Putting the bottle down again, but still keeping one hand upon it, he drew a folded paper from his breast. “This,” said he, “contains the final injunctions of Anthony Westonhaugh. You will listen, all of you; listen till I am done; or I will not only smash this bottle before your eyes, but I will keep for ever buried in my breast the whereabouts of certain drafts and bonds in which, as his heirs, you possess the greatest interest. Nobody but myself knows where these papers can be found.”

Whether this was so, or whether the threat was an empty one thrown out by this subtile old schemer for the purpose of safeguarding his life from their possible hate and impatience, it answered his end with these semi-intoxicated men, and secured him the silence he demanded. Breaking open the seal of the envelope he held, he showed them the folded sheet which it contained, with the remark:

“I have had nothing to do with the writing of this letter. It is in Mr. Westonhaugh’s own hand, and he was not even so good as to communicate to me the nature of its contents. I was bidden to read it to such as should be here assembled under the provisos mentioned in his will; and as you are now in a condition to listen, I will proceed with my task as required.”

This was my time for leaving, but a certain brooding terror, latent in the air, held me chained to the spot, listening with my ears, but receiving the full sense of what was read from the expression of old Luke’s face, which was probably more plainly visible to me than to those who sat beside him. For, being bent almost into a bow, as I have said, his forehead came within an inch of touching his plate, and one had to look under his arms, as I did, to catch the workings of his evil mouth, as old Smead gave forth, in his professional sing-song, the following words from his departed client:

“Brothers, nephews and heirs! Though the earth has lain upon my breast a month, I am with you here to-night.”

A snort from old Luke’s snarling lips; and a stir–not a comfortable one–in the jostling crowd, whose shaking arms and clawing hands I could see projecting here and there over the board.

“My presence at this feast–a presence which, if unseen, can not be unfelt, may bring you more pain than pleasure. But if so, it matters little. You are my natural heirs and I have left you my money; why, when so little love has characterized our intercourse, must be evident to such of my brothers as can recall their youth and the promise our father exacted from us on the day we set foot in this new land.

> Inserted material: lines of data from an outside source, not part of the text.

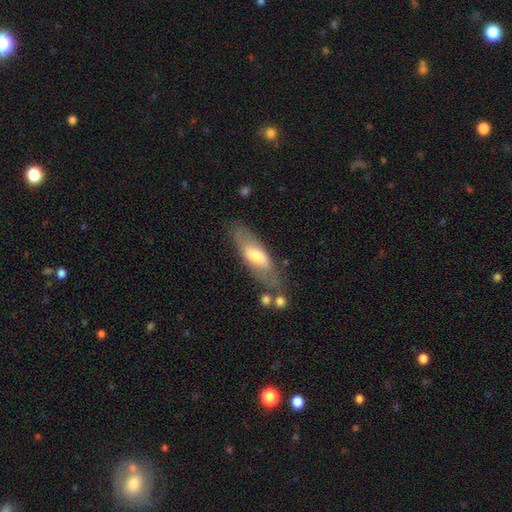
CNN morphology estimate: smooth 52%, featured or disk 41%, star or artifact 6%. Down the decision tree: how rounded — in between (56%); merging — none (69%).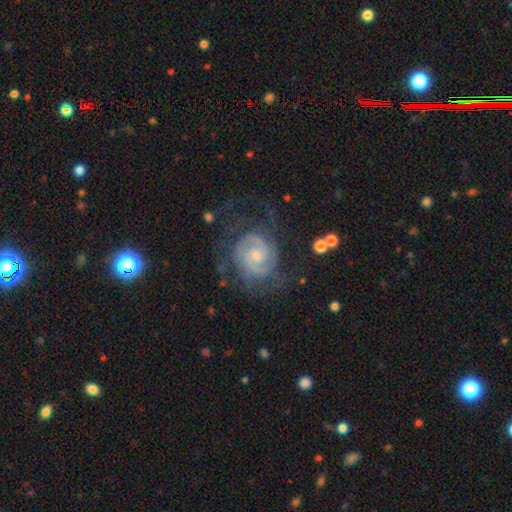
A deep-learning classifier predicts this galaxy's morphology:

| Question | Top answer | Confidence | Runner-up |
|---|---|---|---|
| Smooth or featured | featured or disk | 87% | smooth (7%) |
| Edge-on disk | no | 98% | yes (2%) |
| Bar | no | 62% | weak (32%) |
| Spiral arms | yes | 97% | no (3%) |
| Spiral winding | tight | 60% | medium (32%) |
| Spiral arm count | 2 | 63% | can't tell (15%) |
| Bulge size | small | 60% | moderate (34%) |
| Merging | none | 62% | minor disturbance (19%) |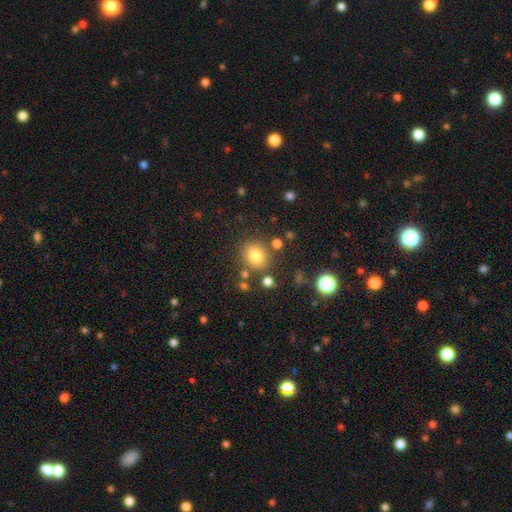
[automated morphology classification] A smooth galaxy with no disk features (78%) that is round (78%). Merging: none (80%).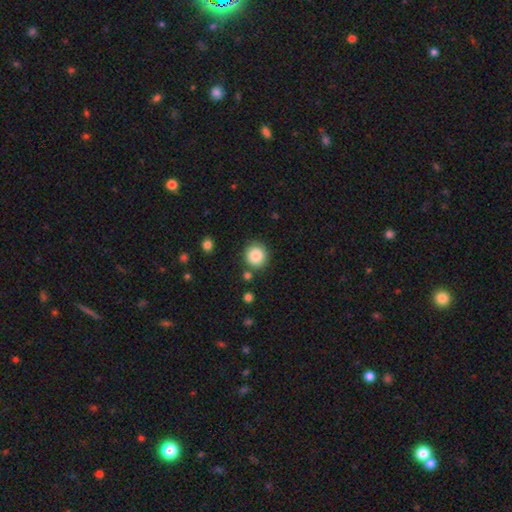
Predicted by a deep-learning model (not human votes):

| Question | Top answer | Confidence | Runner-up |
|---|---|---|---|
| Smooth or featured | smooth | 87% | star or artifact (9%) |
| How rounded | round | 91% | in between (8%) |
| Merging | none | 85% | minor disturbance (9%) |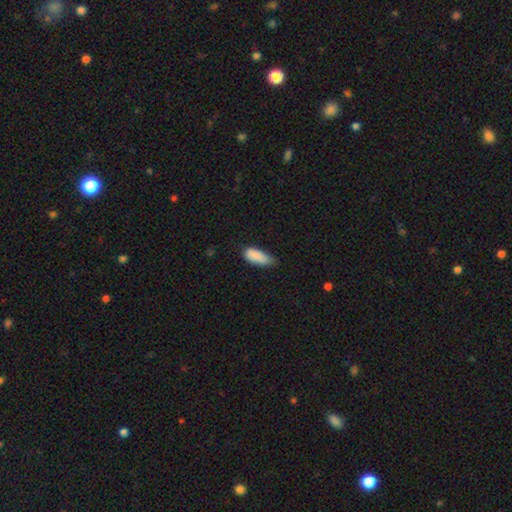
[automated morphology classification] Smooth or featured? Predicted: smooth (p=0.88). How rounded? Predicted: in between (p=0.83). Merging? Predicted: none (p=0.49).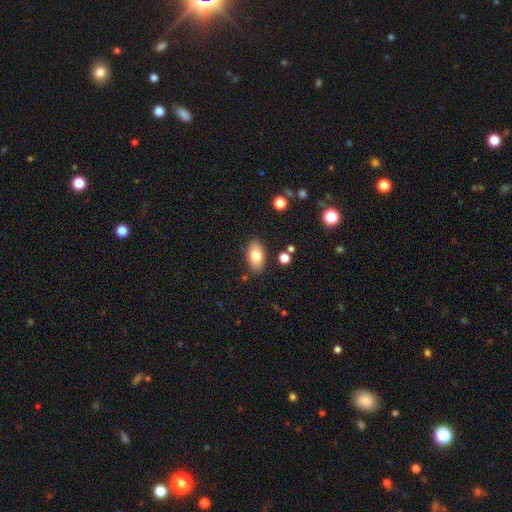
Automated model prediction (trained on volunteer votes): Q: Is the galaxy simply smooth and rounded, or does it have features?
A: smooth — 78%.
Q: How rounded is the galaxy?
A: in between — 91%.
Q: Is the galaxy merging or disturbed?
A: none — 85%.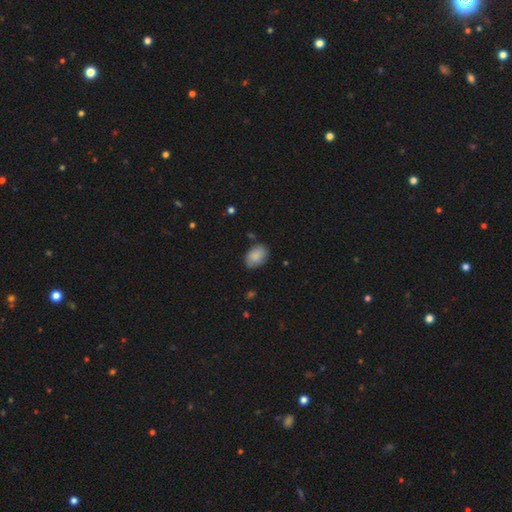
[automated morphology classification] smooth-or-featured: smooth: 85% | featured or disk: 8% | star or artifact: 7%
  how-rounded: in between: 82% | round: 17% | cigar-shaped: 1%
  merging: none: 74% | minor disturbance: 20% | major disturbance: 4% | merger: 2%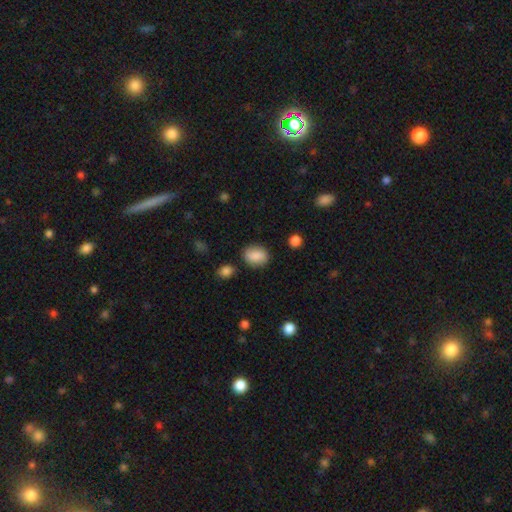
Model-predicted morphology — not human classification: Overall: smooth (85%). How rounded: in between (61%; round 38%). Merging: none (81%).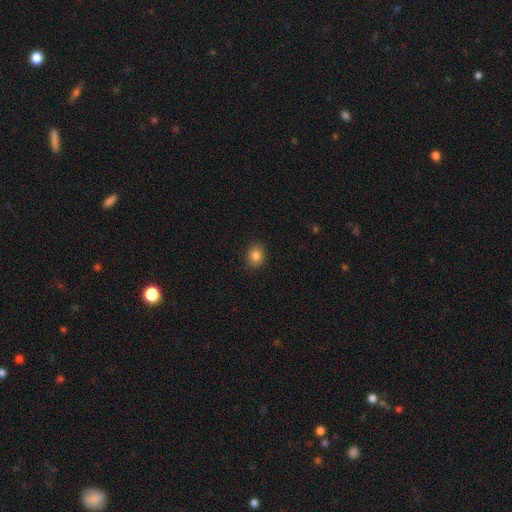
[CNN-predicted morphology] Smooth or featured?
  - smooth: 83% *
  - star or artifact: 11%
  - featured or disk: 6%
How rounded?
  - round: 60% *
  - in between: 39%
  - cigar-shaped: 1%
Merging?
  - none: 89% *
  - minor disturbance: 8%
  - major disturbance: 2%
  - merger: 1%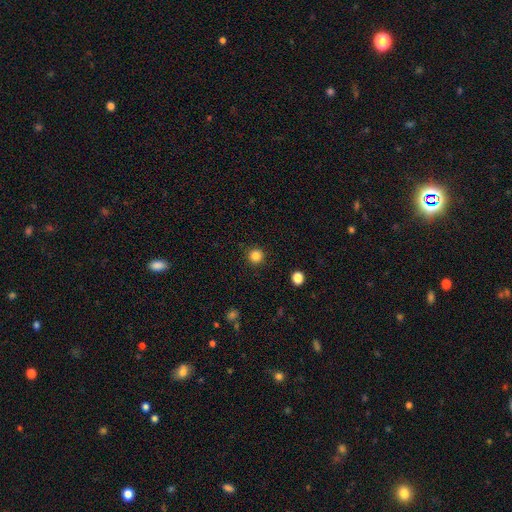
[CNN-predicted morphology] This appears to be a smooth galaxy with no disk features (85%) that is round (95%). Merging: none (92%).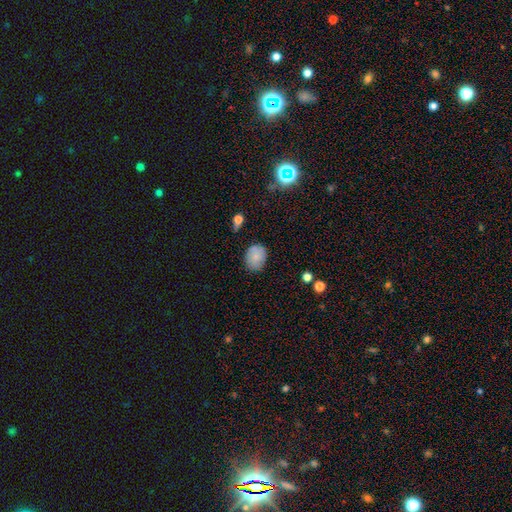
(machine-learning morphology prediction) type=smooth (77%); roundness=in between (51%); merging=none (75%).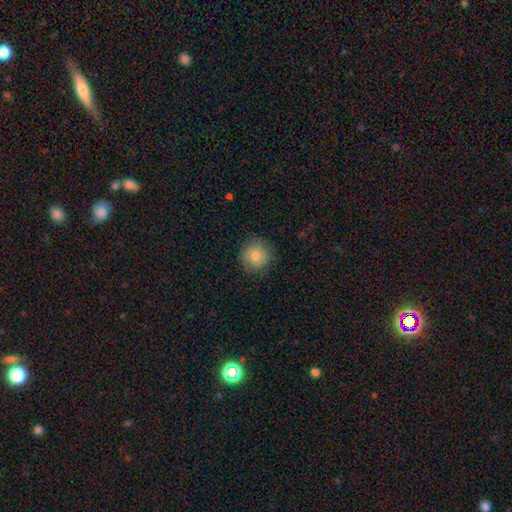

“There were nine of us in those days: Luke, Salmon, Barbara, Hector, Eustace, Janet, Hudson, William and myself; and all save one were promising, in appearance at least. But our father knew his offspring, and when we stood, an alien and miserable band in front of Castle Garden, at the foot of the great city whose immensity struck terror to our hearts, he drew all our hands together and made us swear by the soul of our mother, whose body we had left in the sea, that we would keep the bond of brotherhood intact, and share with mutual confidence whatever good fortune this untried country might hold in store for us. You were strong and your voices rang out loudly. Mine was faint, for I was weak–so weak that my hand had to be held in place by my sister Barbara. But my oath has never lost its hold upon my heart, while yours–answer how you have kept it, Luke; or you, Janet; or you Hector, of the smooth tongue and vicious heart; or you, or you, who, from one stock, recognize but one law: the law of cold-blooded selfishness which seeks its own in face of all oaths and at the cost of another man’s heart-break.